The GAC said the DRC has made significant programmatic progress, including achieving universal LLIN (long-lasting insecticidal net) coverage during the 2014-2016 allocation period. The new grant will build on the results achieved by focusing on high-impact interventions such as: (a) prevention through the mass distribution of LLINs, maintaining a rolling three-year distribution cycle complemented with routine distribution; (b) ensuring availability of malaria commodities at all health structures, and further scaling up diagnosis and treatment at the community level; and (c) reinforcing surveillance through further investment in health information and infectious disease surveillance systems.
The GAC expressed concern about a gap of funding for 20.9 million LLINs for a 2020 mass campaign in eight provinces. It said that the gap may threaten coverage achieved in the 2014-2016 allocation period. The GAC encouraged partners to work with the Government of the DRC to mobilize additional investments to close the funding gap.
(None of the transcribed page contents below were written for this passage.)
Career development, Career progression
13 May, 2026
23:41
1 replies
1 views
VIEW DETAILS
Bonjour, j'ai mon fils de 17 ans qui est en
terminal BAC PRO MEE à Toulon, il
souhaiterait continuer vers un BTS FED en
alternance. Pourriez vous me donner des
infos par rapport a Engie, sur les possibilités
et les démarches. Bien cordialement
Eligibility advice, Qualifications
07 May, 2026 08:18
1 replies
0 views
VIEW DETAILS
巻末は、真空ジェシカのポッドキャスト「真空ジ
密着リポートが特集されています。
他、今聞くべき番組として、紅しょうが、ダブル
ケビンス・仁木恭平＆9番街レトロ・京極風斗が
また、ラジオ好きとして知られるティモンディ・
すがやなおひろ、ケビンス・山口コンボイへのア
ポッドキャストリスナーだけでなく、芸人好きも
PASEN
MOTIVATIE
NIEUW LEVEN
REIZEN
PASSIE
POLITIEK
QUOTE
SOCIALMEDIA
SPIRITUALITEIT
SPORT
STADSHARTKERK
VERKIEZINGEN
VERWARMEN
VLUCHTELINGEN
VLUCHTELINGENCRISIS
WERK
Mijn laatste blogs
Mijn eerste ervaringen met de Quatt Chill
A provision in the grant agreement allows for the reprogramming of funds towards additional distribution costs, should LLIN funding become available from other sources.
The SANRU malaria budget includes $10 million to support a performance-based funding (PBF) program. The current grant ending 31 December 2017 supports an investment in a joint PBF project with the World Bank which is aimed at improving utilization and quality of maternal, newborn and child health (MNCH) services delivery and governance – as well as strengthening health administration directorates and health policy capacities. The $10 million may be used for a possible launch of the PBF program in the province of Kongo Central, to be co-financed with domestic funds or by renewing the current partnership with the World Bank. An assessment of the World Bank PBF project is planned in the first quarter of 2018.
Additional funding of the PBF program by the Global Fund, in partnership with the World Bank, is subject to approval by the Board – or, alternatively, putting in place implementation arrangements which provide the Office of the Inspector General (OIG) with the access and audit rights necessary to fulfil its mandate. This was a sticking point when in May 2017 the Board authorized the Secretariat to enter into an Administration Agreement with the World Bank regarding the PBF program. The agreement was required to allow the Fund to make a $10.5 million investment to co-finance PBF payments. In (reluctantly) authorizing the Secretariat to sign the agreement, the Board was essentially accepting that the OIG would not have right of access to the project’s books, records, personnel or sites. (See GFO article.)